Robot Ushers in a New Era of High-Precision Surgery
In the midst of its 200th anniversary, New York Eye and Ear Infirmary of Mount Sinai (NYEE) is welcoming the first robotic system for ophthalmic surgery in the U.S., and only the third in the world. Does that mean mechanical robots may soon be replacing experienced surgeons in the operating room for procedures involving the retina, cornea, cataracts and glaucoma?
“We often get that question, but that’s not how the robot works,” explains Sean Ianchulev, MD, MPH, Professor Ophthalmology at the Icahn School of Medicine at Mount Sinai whose work over the past six years (along with a grant from the RICBAC Foundation to the two principal investigators, Dr. Ianchulev and Joseph Panarelli, MD) that paved the way for the arrival in July of the micro-interventional robot from the Netherlands, home of the device’s creator. “The surgery is really robot-assisted, which means the device serves as an extension of the surgeon’s hand. It translates movement to instrumentation with a level of precision that will allow us to do things we never could before.”
Examples abound. “The robotic assistant could allow surgeons for the first time to enter the subretinal space to deliver stem cells with the potential to treat blindness. It could also open the door to a new era of gene therapy, more advanced corneal refractive and cataract procedures, micro-interventional glaucoma surgery, and retinal vessel cannulation,” explains Richard Rosen, MD, Chief of Retina at Mount Sinai Health System and Director of Ophthalmic Research at NYEE. “As we continue to interact with the device, new questions and ideas come up. So it may take us years to really understand what this technology is able to accomplish. There is no limit to the applications.”

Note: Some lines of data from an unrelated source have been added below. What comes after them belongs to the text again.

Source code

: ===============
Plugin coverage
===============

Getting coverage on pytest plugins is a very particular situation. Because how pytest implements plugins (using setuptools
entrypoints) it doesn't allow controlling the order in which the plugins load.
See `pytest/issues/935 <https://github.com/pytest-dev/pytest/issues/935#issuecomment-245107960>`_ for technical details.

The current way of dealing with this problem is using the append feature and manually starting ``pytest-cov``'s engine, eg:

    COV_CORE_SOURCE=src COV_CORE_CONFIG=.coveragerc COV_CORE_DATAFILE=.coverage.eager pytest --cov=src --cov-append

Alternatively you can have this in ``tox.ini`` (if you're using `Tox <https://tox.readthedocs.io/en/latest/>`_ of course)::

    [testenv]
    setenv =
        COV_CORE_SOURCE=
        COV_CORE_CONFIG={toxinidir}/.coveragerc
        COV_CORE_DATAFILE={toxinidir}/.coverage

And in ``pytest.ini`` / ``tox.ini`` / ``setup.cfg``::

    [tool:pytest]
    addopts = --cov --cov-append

The key to unlocking this vast potential is the ongoing partnership between clinicians at NYEE and engineers from Preceyes BV, the Dutch medical robotics company that developed the device. And as this team prepares for clinical trials required by the U.S. Food and Drug Administration (FDA) for the robot’s usage in this country, members are increasingly aware of its extraordinary powers. Indeed, the first trial set to begin next year will involve retinal surgery, in which micron-level demands on hand movement push even the most skilled practitioners to their physical limits. The robot has the ability reduce the normal 100-micron tremor in their hands to below five microns. “Think of what that 20 orders of magnitude improvement can mean for existing surgeries,” notes Dr. Ianchulev, “or for the creation of new procedures.”
The micro-interventional robot has already been approved in Europe for epiretinal membrane peeling, the first procedure for which NYEE expects to deploy the device following its FDA approval. This delicate surgery removes the micron-thin sheet of cells that grow over the macula, distorting its surface and greatly reducing central vision in many common retinal diseases. Work is also underway to prepare the robot for micro-interventional glaucoma surgery, with plans to add instrumentation that would marry the robot to intraoperative OCT, potentially giving the machine a set of “eyes” so it can navigate within a three-dimensional space.
For now, though, the robotic assistant is leaving its mark in another way. It has been integrated with the EyeSi virtual surgical simulator in the Jorge N. Buxton Microsurgical Center at NYEE’s downtown campus for training surgeons in a safe environment prior to taking their newfound skills to patients. This makes NYEE the only educational site in the world linking surgical robotics to a virtual simulator. That capability could be extended at some point to NYEE’s residency program, giving ophthalmologist- in-training an experience available nowhere else in the country.
For good reason, the new on-site robot is allowing clinicians to think big. The high precision surgical tool is envisioned as a pillar of a new national center of microsurgical excellence in ophthalmology at NYEE. “Robotics, together with telemedicine and artificial intelligence, are the three channels by which we intend to play a leadership role in ophthalmology,” asserts Dr. Ianchulev, who is Director of the Ophthalmic Innovation and Technology Program at NYEE. “We know what’s important to clinical practice today and going forward, and believe the priorities we’ve chosen will get us to both of those destinations while delivering the best outcomes for our patients.”